### Bahan yang Diberikan
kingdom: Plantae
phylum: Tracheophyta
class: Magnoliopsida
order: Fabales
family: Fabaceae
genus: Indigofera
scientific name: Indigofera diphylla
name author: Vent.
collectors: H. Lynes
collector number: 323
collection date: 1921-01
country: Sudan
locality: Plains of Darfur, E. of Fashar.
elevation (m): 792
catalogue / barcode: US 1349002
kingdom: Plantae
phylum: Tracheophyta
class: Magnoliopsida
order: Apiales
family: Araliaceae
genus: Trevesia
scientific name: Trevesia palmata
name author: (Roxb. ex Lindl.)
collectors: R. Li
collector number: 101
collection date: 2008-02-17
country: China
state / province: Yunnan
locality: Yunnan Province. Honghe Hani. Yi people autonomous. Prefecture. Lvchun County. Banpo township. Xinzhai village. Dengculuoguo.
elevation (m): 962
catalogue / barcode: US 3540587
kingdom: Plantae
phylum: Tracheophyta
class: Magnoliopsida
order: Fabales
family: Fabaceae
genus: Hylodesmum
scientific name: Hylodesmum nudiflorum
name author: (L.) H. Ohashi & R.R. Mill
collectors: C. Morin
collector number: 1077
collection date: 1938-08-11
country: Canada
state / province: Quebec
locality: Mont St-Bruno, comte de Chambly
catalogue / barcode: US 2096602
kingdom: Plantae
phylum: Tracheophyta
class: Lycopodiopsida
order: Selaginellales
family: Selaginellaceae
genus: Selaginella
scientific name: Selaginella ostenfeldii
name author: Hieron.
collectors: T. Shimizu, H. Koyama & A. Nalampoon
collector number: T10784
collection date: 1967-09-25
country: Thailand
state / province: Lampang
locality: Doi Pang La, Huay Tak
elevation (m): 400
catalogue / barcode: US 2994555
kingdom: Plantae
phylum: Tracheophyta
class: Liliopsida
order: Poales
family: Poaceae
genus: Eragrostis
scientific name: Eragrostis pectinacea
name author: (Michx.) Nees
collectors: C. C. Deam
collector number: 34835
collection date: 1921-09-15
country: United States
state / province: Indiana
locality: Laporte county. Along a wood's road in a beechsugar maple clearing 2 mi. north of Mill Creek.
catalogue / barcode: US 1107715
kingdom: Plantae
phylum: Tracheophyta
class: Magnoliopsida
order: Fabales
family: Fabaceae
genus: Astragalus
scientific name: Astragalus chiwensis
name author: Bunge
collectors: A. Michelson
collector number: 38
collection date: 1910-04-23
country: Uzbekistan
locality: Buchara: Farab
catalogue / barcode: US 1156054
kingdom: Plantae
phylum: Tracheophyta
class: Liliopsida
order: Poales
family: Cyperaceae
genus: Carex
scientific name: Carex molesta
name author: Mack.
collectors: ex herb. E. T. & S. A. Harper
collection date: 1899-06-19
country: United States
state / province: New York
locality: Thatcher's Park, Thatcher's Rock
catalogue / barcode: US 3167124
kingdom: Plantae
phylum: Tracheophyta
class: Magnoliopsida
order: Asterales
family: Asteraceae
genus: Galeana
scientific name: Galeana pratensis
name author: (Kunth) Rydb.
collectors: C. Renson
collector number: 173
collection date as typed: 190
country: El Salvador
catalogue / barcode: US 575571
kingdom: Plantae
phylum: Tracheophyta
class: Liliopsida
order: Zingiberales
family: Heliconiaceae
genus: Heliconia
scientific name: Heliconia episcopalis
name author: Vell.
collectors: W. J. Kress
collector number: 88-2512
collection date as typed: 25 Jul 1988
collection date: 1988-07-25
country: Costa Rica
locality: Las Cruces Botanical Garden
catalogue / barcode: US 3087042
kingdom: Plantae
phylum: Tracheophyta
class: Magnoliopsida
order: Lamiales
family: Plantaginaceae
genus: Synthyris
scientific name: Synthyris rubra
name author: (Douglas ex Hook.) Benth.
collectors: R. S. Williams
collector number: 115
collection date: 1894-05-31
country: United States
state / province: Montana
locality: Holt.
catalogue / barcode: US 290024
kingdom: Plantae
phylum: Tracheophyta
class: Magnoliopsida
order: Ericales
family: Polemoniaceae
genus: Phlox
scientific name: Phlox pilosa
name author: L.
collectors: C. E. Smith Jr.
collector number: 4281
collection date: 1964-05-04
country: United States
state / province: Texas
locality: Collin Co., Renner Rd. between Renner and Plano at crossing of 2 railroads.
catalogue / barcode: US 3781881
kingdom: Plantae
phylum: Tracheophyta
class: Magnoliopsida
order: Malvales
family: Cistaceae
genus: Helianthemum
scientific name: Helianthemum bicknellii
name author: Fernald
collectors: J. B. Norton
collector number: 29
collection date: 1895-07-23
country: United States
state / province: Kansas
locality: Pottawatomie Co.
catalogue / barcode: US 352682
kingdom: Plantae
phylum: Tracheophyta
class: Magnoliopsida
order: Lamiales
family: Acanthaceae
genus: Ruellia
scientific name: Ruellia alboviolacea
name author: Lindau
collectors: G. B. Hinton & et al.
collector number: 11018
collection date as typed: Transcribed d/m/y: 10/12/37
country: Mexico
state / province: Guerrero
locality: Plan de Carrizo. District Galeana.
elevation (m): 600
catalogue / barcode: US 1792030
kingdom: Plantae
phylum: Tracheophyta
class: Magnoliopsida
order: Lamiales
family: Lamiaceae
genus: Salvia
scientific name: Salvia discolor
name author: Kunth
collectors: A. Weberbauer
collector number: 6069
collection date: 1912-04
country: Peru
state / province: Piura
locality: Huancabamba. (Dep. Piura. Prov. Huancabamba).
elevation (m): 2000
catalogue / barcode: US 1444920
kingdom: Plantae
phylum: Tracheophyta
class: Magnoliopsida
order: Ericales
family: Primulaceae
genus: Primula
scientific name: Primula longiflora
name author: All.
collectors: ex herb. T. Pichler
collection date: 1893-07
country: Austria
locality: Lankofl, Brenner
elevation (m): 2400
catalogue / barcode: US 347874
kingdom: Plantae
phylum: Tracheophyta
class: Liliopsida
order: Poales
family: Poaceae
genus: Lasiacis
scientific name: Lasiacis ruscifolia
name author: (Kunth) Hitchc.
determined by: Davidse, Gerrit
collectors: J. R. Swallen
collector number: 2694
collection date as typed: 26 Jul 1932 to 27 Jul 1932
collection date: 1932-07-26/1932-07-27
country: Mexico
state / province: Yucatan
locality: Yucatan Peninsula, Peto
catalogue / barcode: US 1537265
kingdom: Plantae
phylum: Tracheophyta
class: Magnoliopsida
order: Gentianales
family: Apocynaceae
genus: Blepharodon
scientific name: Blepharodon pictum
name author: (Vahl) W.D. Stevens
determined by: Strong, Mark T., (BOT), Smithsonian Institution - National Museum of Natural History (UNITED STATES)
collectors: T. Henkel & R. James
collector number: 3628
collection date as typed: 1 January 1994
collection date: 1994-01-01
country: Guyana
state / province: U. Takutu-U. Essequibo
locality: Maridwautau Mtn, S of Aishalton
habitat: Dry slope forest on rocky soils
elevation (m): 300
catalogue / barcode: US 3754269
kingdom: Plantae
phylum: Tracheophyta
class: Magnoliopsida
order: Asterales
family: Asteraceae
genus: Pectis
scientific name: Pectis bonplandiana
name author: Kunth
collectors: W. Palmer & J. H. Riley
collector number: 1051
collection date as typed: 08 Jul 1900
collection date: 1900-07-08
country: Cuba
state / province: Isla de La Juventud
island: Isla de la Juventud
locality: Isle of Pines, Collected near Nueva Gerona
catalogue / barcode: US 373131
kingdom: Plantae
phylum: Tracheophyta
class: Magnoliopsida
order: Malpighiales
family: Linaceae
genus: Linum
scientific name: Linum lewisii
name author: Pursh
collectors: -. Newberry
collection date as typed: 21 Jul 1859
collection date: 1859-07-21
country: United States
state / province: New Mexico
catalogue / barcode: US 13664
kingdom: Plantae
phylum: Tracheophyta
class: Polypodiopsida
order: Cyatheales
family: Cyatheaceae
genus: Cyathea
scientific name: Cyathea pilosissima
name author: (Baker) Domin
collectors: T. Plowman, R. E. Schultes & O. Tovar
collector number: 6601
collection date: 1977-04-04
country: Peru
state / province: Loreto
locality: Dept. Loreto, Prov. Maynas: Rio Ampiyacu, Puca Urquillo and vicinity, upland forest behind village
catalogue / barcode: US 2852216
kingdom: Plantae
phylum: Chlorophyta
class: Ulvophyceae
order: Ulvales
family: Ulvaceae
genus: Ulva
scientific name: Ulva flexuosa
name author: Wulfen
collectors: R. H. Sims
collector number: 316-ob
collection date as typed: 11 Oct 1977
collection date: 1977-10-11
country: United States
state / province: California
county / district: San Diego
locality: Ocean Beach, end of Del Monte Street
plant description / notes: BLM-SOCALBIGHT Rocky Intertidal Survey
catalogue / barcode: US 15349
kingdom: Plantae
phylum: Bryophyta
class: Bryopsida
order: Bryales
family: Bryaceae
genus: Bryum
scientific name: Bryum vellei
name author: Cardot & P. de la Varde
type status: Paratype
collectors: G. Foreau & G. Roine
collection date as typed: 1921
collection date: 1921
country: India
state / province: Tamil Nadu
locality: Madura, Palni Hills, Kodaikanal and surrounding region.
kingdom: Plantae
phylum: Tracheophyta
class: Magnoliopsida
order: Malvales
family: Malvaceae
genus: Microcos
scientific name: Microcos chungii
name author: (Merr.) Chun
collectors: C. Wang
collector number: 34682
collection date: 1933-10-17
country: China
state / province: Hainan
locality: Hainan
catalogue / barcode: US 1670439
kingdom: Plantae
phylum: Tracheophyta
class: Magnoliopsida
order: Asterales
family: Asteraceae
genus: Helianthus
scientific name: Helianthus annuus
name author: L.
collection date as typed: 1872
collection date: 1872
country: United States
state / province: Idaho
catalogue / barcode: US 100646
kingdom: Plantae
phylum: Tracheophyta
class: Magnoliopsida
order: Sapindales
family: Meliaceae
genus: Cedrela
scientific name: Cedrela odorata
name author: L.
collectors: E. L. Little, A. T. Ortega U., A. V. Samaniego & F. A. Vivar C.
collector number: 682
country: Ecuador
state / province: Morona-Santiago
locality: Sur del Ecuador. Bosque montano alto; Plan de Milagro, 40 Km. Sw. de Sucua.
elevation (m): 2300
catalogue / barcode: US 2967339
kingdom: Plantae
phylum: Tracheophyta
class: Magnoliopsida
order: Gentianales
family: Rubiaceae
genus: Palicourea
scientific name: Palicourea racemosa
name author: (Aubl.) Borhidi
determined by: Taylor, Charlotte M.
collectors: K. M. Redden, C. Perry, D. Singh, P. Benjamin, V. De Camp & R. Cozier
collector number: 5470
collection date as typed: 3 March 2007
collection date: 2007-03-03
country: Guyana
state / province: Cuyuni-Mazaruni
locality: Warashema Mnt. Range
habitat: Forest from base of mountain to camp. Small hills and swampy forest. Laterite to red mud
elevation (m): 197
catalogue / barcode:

### Yang Harus Dikerjakan
Salin tanpa mengubah apa pun baris-baris dari daftar di atas, mulai dari baris yang berisi "scientific name: Trevesia palmata" dan terus sampai baris yang berisi "country: Canada". Kedua baris itu ikut disalin.

### Hasil Tugas
scientific name: Trevesia palmata
name author: (Roxb. ex Lindl.)
collectors: R. Li
collector number: 101
collection date: 2008-02-17
country: China
state / province: Yunnan
locality: Yunnan Province. Honghe Hani. Yi people autonomous. Prefecture. Lvchun County. Banpo township. Xinzhai village. Dengculuoguo.
elevation (m): 962
catalogue / barcode: US 3540587
kingdom: Plantae
phylum: Tracheophyta
class: Magnoliopsida
order: Fabales
family: Fabaceae
genus: Hylodesmum
scientific name: Hylodesmum nudiflorum
name author: (L.) H. Ohashi & R.R. Mill
collectors: C. Morin
collector number: 1077
collection date: 1938-08-11
country: Canada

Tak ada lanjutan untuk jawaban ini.